Prenatal microcephaly is considered a group I malformation of cortical development diagnosed according to ultrasonographic skull measurements [3]. Microcephaly present at birth is defined as primary microcephaly, while microcephaly that develops postnatally is defined as secondary microcephaly [4]. The definition of microcephaly is an occipitofrontal circumference (OFC) more than three standard deviations (SD) below the mean for a given age, gender, and gestation. However, some use a cutoff of more than two SD below the appropriate mean [4–6].
Microcephaly may have a constitutional relationship with ethnic background. The etiology of microcephaly is highly heterogeneous. Genetic syndromes are known to play a significant role in their etiology, as microcephaly is a component of the phenotype of numerous syndromes. This includes syndromes associated with copy number variation (CNV) detectable through chromosomal microarray analysis (CMA) [7–9] as well as monogenic syndromes [7–10].

> _Study material_
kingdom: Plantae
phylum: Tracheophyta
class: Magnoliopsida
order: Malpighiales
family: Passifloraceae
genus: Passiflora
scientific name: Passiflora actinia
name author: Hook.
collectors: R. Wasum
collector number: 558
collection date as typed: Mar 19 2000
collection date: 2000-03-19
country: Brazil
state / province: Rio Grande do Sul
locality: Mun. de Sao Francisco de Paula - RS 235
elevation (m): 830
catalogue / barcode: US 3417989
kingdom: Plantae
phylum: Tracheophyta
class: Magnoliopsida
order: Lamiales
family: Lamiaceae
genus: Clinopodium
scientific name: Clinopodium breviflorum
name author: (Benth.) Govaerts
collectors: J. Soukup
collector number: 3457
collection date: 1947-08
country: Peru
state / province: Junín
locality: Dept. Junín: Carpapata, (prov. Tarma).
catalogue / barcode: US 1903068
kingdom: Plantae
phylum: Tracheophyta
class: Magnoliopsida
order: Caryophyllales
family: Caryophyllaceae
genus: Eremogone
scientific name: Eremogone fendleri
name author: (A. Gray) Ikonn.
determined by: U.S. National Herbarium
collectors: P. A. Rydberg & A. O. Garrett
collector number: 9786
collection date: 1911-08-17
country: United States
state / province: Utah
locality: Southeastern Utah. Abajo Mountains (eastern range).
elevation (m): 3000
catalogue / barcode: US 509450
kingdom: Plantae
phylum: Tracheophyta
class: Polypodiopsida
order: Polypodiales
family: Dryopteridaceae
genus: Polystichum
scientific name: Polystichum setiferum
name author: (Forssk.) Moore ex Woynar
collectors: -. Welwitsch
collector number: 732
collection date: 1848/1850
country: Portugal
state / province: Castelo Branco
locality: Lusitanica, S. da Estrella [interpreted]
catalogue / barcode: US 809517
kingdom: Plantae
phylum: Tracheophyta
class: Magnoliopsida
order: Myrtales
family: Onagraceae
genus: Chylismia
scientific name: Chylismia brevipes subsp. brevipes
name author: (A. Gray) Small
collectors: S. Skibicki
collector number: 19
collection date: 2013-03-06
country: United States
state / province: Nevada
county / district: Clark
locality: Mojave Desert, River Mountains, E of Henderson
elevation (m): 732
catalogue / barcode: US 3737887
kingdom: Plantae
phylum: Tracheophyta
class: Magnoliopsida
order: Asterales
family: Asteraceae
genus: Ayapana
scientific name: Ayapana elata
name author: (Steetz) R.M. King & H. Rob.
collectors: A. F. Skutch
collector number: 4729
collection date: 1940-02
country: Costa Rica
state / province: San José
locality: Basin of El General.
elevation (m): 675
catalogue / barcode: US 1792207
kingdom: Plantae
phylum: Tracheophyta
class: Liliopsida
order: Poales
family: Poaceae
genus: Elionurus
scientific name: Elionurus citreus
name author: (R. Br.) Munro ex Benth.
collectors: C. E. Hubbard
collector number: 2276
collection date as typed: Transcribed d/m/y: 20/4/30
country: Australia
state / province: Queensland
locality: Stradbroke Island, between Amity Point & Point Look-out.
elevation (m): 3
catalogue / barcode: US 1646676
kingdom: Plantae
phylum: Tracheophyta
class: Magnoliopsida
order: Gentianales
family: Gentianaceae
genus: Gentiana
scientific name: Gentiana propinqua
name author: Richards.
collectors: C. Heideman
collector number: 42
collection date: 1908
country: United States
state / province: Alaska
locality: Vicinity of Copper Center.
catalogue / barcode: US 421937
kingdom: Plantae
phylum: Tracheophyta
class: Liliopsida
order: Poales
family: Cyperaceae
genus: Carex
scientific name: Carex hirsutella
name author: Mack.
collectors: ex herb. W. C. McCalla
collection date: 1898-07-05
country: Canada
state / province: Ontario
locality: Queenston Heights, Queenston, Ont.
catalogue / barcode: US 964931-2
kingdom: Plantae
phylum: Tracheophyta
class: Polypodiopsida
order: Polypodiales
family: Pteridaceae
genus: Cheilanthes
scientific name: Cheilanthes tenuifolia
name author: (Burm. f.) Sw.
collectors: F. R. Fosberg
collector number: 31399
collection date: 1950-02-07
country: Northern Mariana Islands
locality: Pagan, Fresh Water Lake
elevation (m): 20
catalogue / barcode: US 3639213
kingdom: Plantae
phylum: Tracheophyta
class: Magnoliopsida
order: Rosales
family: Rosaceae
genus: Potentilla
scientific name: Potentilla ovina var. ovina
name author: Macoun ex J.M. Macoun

> _Problem requirements_
Continue the passage on microcephaly above, starting right after its final sentence.

> _Written reply_
In the last decade, CMA has replaced conventional karyotyping and become the primary test for prenatal diagnosis of fetal congenital anomalies detected by ultrasound [11].
Microcephaly is associated with several copy number variants detectable by CMA. Most of these cases are not isolated [12–15]. The accepted evaluation of microcephaly detected prenatally, frequently includes genetic counseling and recommendation for invasive prenatal testing by CMA. However, the exact frequency of clinically significant CMA findings in this scenario has not yet been reported. Thus, the objective of this study was to assess the contribution of CMA analysis in cases of abnormal head circumference (HC), in both isolated and non-isolated cases.
Methods
Data collection
The study’s inclusion criteria consisted of individuals diagnosed with microcephaly who had undergone CMA analysis. The study encompassed a total of 829 cases, including 87 prenatal cases and 742 postnatal cases. All these cases had undergone CMA testing at a single clinical laboratory between January 2014 and September 2020. Samples for testing were obtained from various medical centers and private facilities, all of which met the inclusion criteria for this study.
Comprehensive data, including the indication for testing, patient characteristics, patient and family history, ethnic background, and test results, were gathered from genetic counseling summary letters and lab requisition forms, which were obtained for all cases.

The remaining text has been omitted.